## Your assignment
Copy the listing word for word from the line with "What is the minimum value shown in the chart?" to the line with "What is the difference between the maximum and minimum values?", including both of those lines, and leave the pictures out of your copy.

## Supplied information
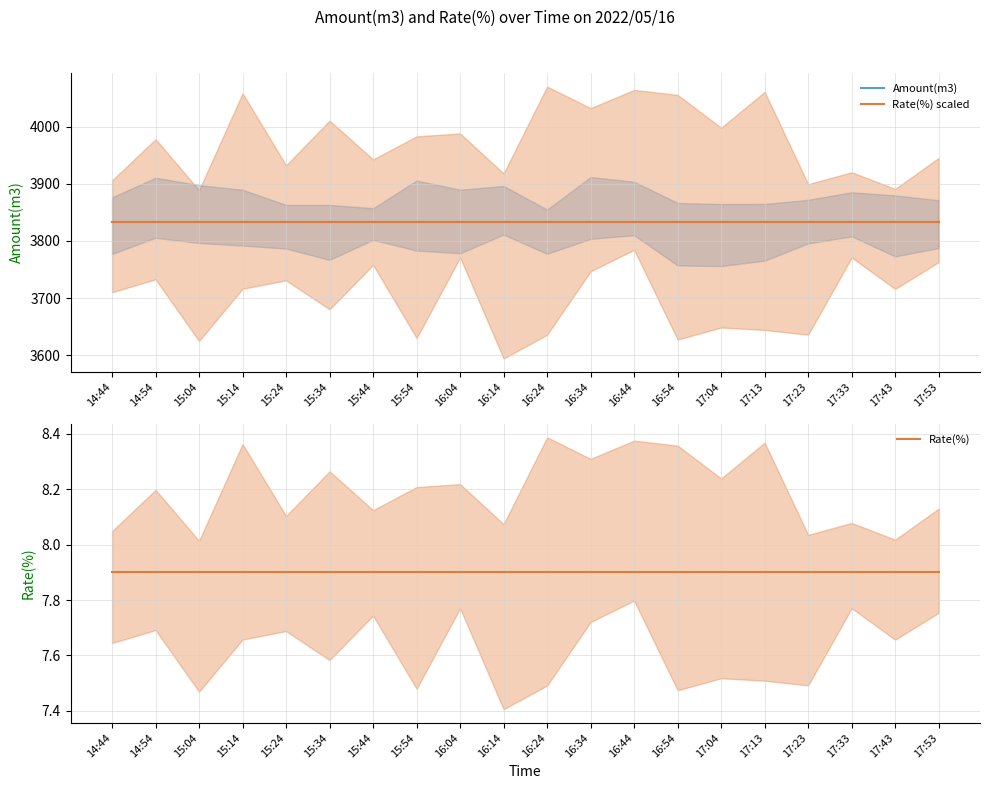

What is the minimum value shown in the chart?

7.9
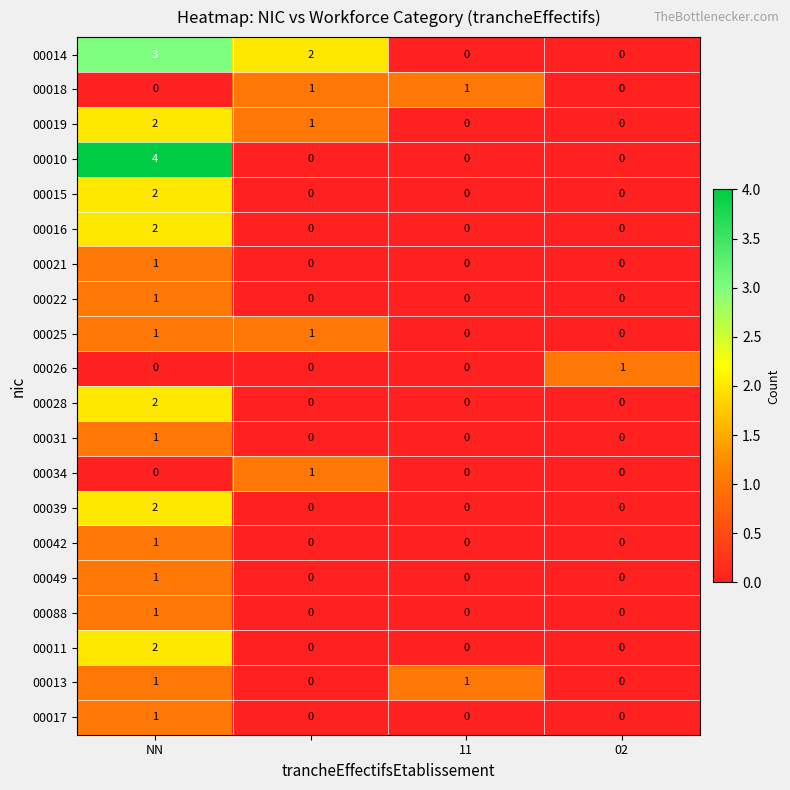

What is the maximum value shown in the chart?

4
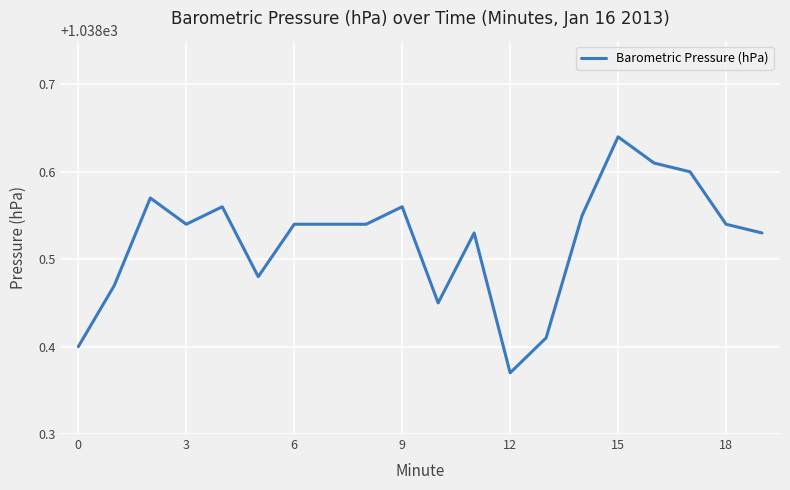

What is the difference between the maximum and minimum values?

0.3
...
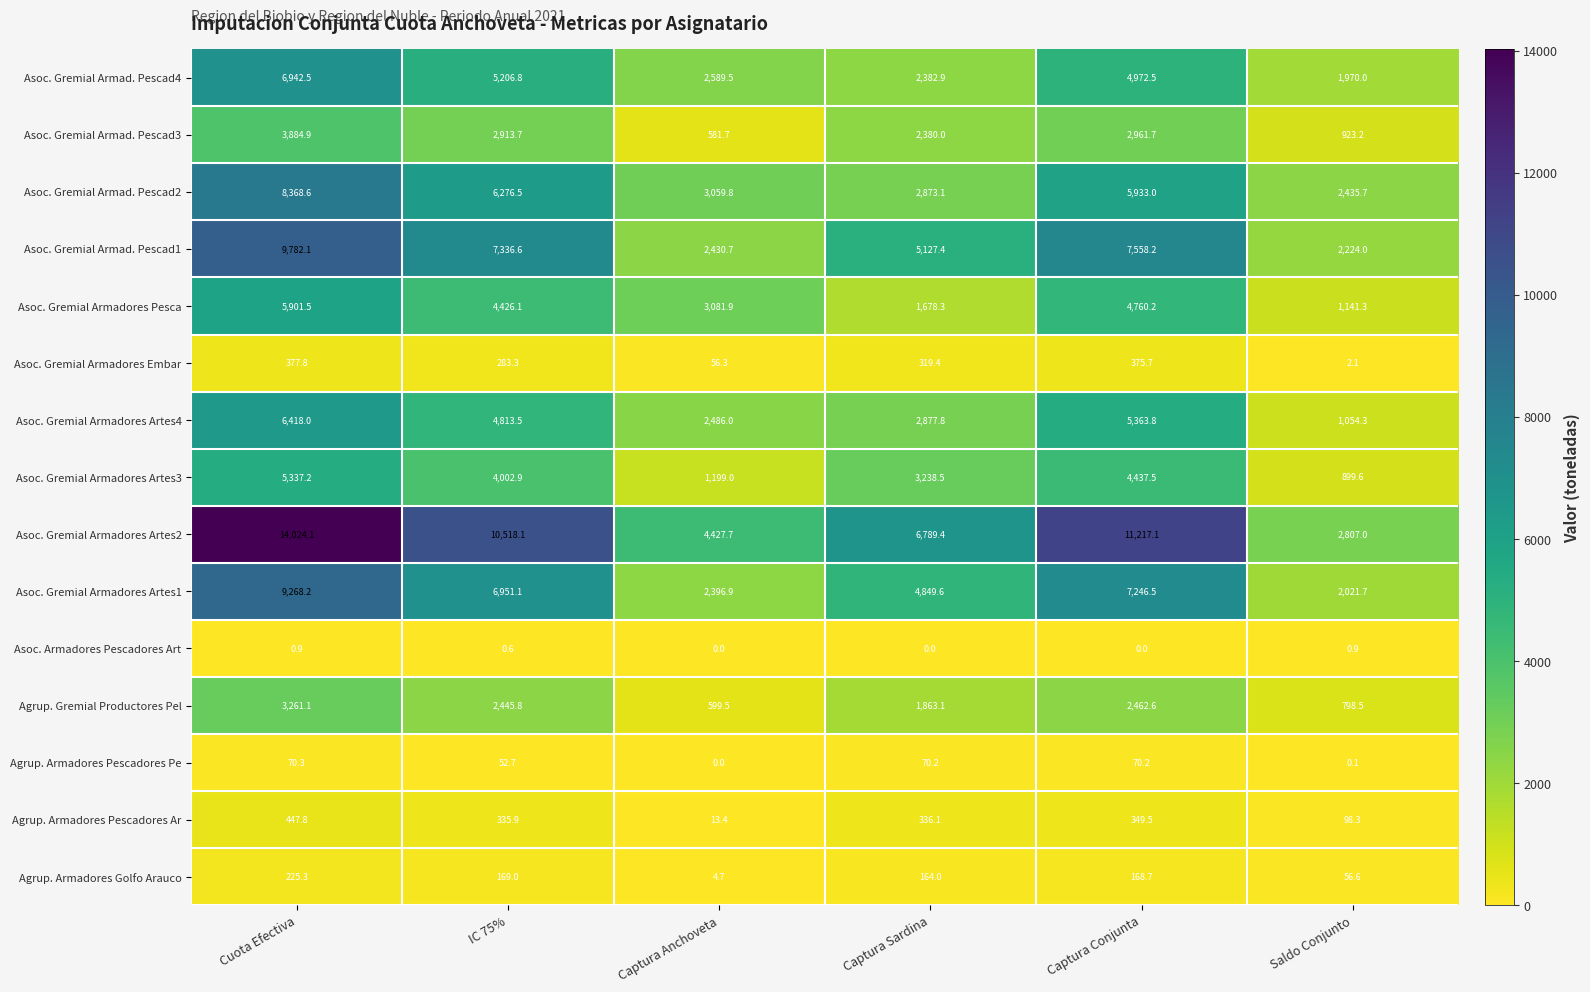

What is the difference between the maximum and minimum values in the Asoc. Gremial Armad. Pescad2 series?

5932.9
---
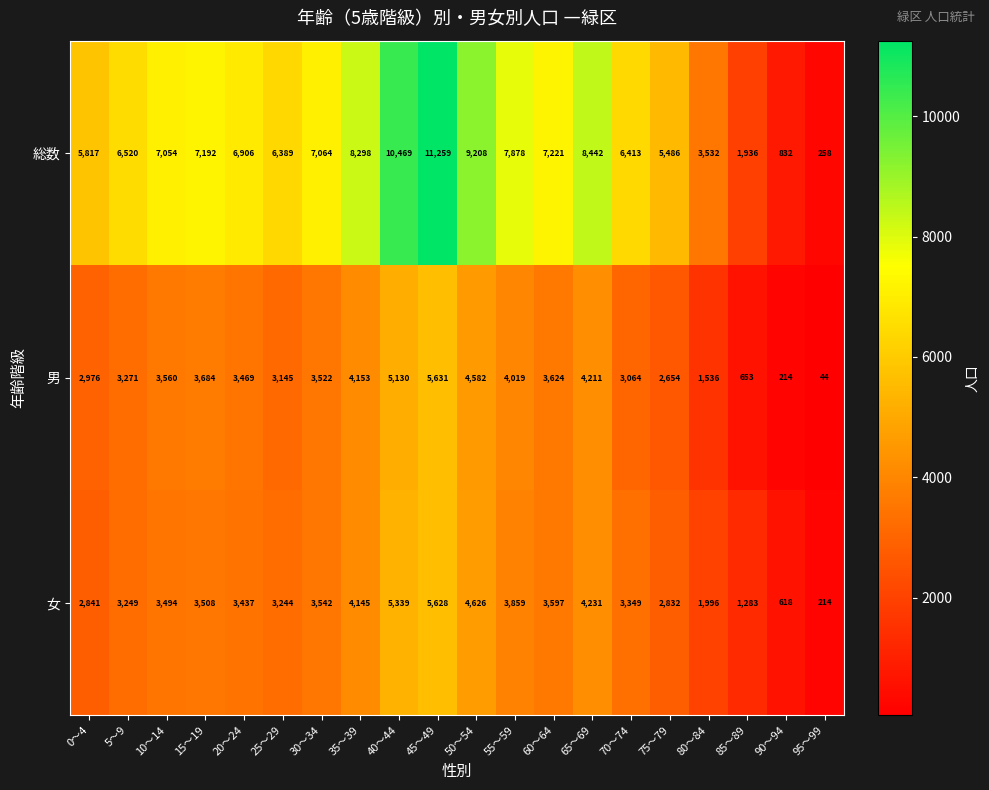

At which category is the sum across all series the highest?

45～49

## Task result
What is the minimum value shown in the chart?

7.9

What is the maximum value shown in the chart?

4

What is the difference between the maximum and minimum values?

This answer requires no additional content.